I am trying to simulate the non-linear electrical resistive device called memristor in python. The device is characterized by a change in conductivity as an electrical field is applied, and so the relationship between applied voltage and current through the device is hysteretic and non-linear. The system is described by the equations
\begin{equation} M(x) = R_\text{ON} \cdot x + R_\text{off} \cdot (1-x) \end{equation} \begin{equation} \frac{dx}{dt} = \frac{\mu_x \cdot R_\text{ON}}{D^2}\cdot i_\text{tran}(t) \end{equation} When a voltage is applied, the region where there is charge change in thickness, so x is used here as the internal state that describes how the region of charge changes in relation to the total thickness of the layer. \begin{equation} x = \frac{w}{D}, \hspace{10pt} 0 \le x \le 1 \end{equation} I have tried to set this up in Python, but lack of understanding of differential equations and little practical experience with simulating in Python makes it difficult to spot my mistakes. I am pretty sure I have some of the basics wrong. The code looks like this:
from scipy.integrate import odeint
import numpy as np
import matplotlib.pyplot as plt
R_ON = 100 #Resistance maximum conducting state [ohm]
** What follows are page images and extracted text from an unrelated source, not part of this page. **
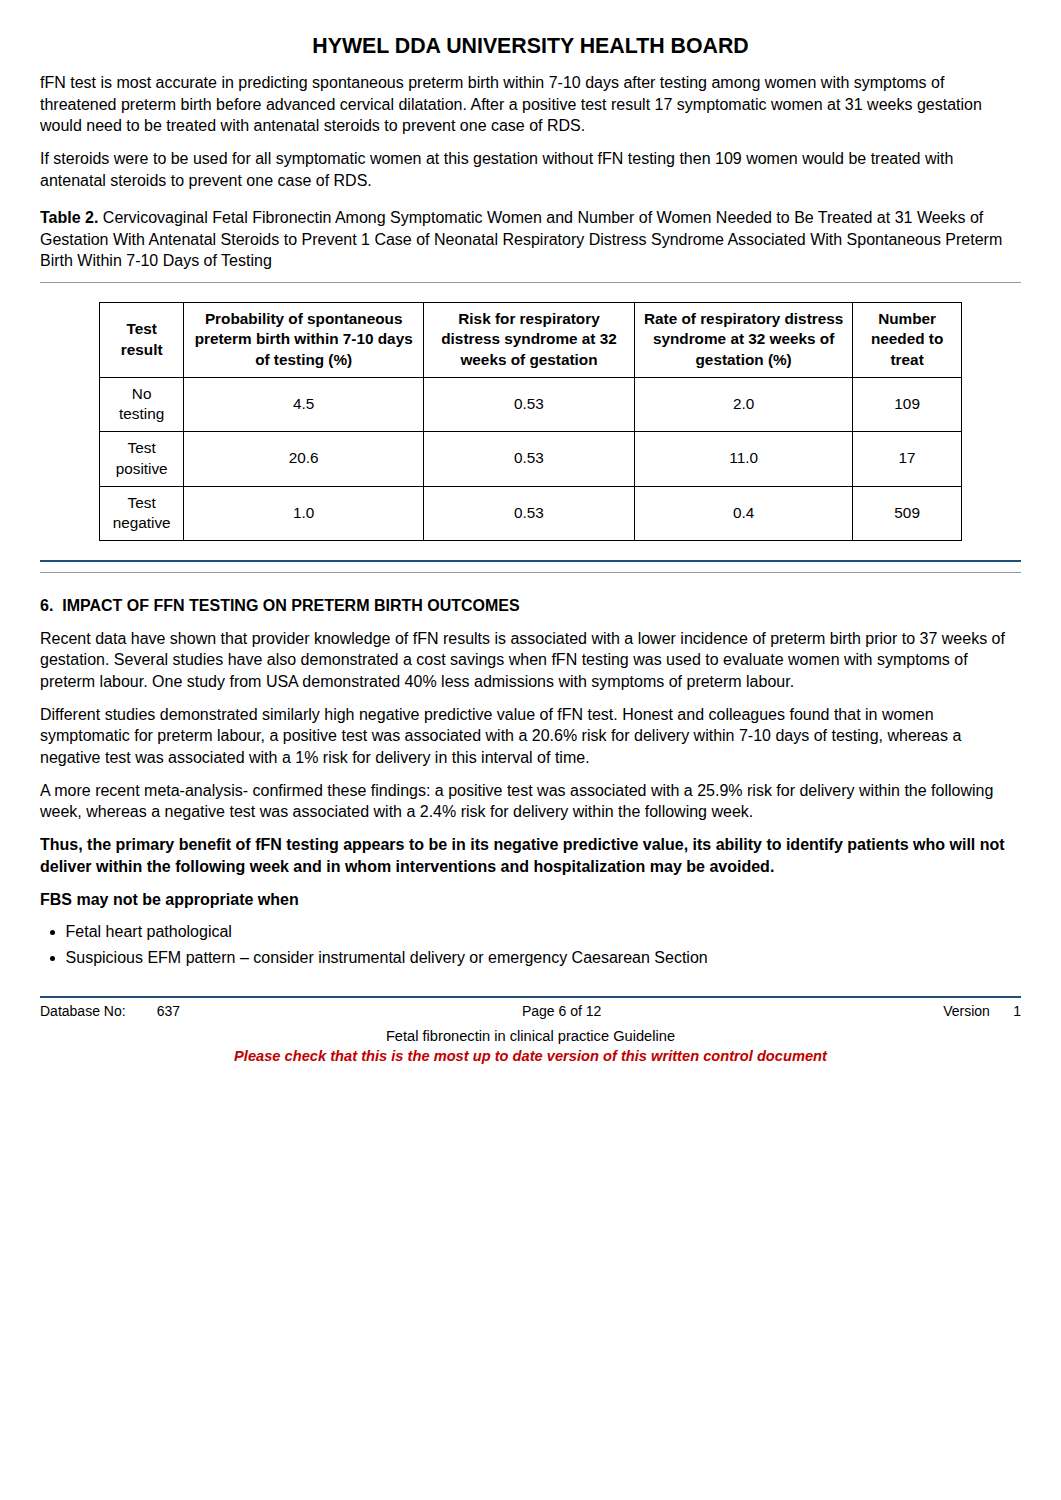HYWEL DDA UNIVERSITY HEALTH BOARD
fFN test is most accurate in predicting spontaneous preterm birth within 7-10 days after testing among women with symptoms of threatened preterm birth before advanced cervical dilatation. After a positive test result 17 symptomatic women at 31 weeks gestation would need to be treated with antenatal steroids to prevent one case of RDS.
If steroids were to be used for all symptomatic women at this gestation without fFN testing then 109 women would be treated with antenatal steroids to prevent one case of RDS.
Table 2. Cervicovaginal Fetal Fibronectin Among Symptomatic Women and Number of Women Needed to Be Treated at 31 Weeks of Gestation With Antenatal Steroids to Prevent 1 Case of Neonatal Respiratory Distress Syndrome Associated With Spontaneous Preterm Birth Within 7-10 Days of Testing
| Test result | Probability of spontaneous preterm birth within 7-10 days of testing (%) | Risk for respiratory distress syndrome at 32 weeks of gestation | Rate of respiratory distress syndrome at 32 weeks of gestation (%) | Number needed to treat |
| --- | --- | --- | --- | --- |
| No testing | 4.5 | 0.53 | 2.0 | 109 |
| Test positive | 20.6 | 0.53 | 11.0 | 17 |
| Test negative | 1.0 | 0.53 | 0.4 | 509 |
6. IMPACT OF FFN TESTING ON PRETERM BIRTH OUTCOMES
Recent data have shown that provider knowledge of fFN results is associated with a lower incidence of preterm birth prior to 37 weeks of gestation. Several studies have also demonstrated a cost savings when fFN testing was used to evaluate women with symptoms of preterm labour. One study from USA demonstrated 40% less admissions with symptoms of preterm labour.
Different studies demonstrated similarly high negative predictive value of fFN test. Honest and colleagues found that in women symptomatic for preterm labour, a positive test was associated with a 20.6% risk for delivery within 7-10 days of testing, whereas a negative test was associated with a 1% risk for delivery in this interval of time.
A more recent meta-analysis- confirmed these findings: a positive test was associated with a 25.9% risk for delivery within the following week, whereas a negative test was associated with a 2.4% risk for delivery within the following week.
Thus, the primary benefit of fFN testing appears to be in its negative predictive value, its ability to identify patients who will not deliver within the following week and in whom interventions and hospitalization may be avoided.
FBS may not be appropriate when
Fetal heart pathological
Suspicious EFM pattern – consider instrumental delivery or emergency Caesarean Section
Database No: 637 Page 6 of 12 Version 1
Fetal fibronectin in clinical practice Guideline
Please check that this is the most up to date version of this written control document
R_off = 16e3 #Resistance minimum conducting state [ohm]
W = 2*np.pi #Angular frequancy
V_0 = 5 #Volts
t0 = 0 #Time array start
tf = 1 #Time array stop
N = 50 #Array length
mu_V = 1e-14 #Oxygen vacancy mobility
D = 10e-9 #Titanium layer thickness
X0 = 0.76 #Normed charge region (initial value)
def M_tran(x):
return R_ON*x+R_off*(1-x)
def i_tran(t, x):
return (V_0*np.sin(W*t))/M_tran(x)
def odefun2(t, x):
c = (mu_V*R_ON)/(D**2)
return c*i_tran(t, x)
t = np.linspace(t0,tf,N+1)
T = odeint(odefun2, X0, t, tfirst=True)
U = np.multiply(i_tran(t, X0), M_tran(T[:,0]))
plt.plot(i_tran(t, X0), U)
Do I need a window function for x perhaps?
I'll attach the plot I get up if it can be of any help, although it makes no sense to me. Plot generated by this code
For completeness, the analytic solution to this question is as follows. Your ODE can be written as
$$\frac{dx}{dt}=\frac{f(t)}{x+b(1-x)}$$
where $f(t)$ is a given forcing (which has constants as well as the actual input voltage in it); note that I have absorbed your $R_{on}$ into $f$ as well. This equation can be solved as
$$\int_{x_0}^x y+b(1-y) dy = \int_0^t f(s) ds.$$
Thus
$$\frac{(1-b)x(t)^2}{2} + b x(t) - \left ( \frac{(1-b) x_0^2}{2} + bx_0 \right ) = \int_0^t f(s) ds.$$
This is just a quadratic equation that you can solve for $x(t)$ for each $t$; the coefficients are actually structured such that a solution is guaranteed to exist at least for a short time no matter what $b$ or $x_0$ is, which I find quite neat.
Numerically it looks like the only real problem with your implementation is that in the call to i_tran inside the plotter, you need to use the time-dependent values of $x$ not the initial value.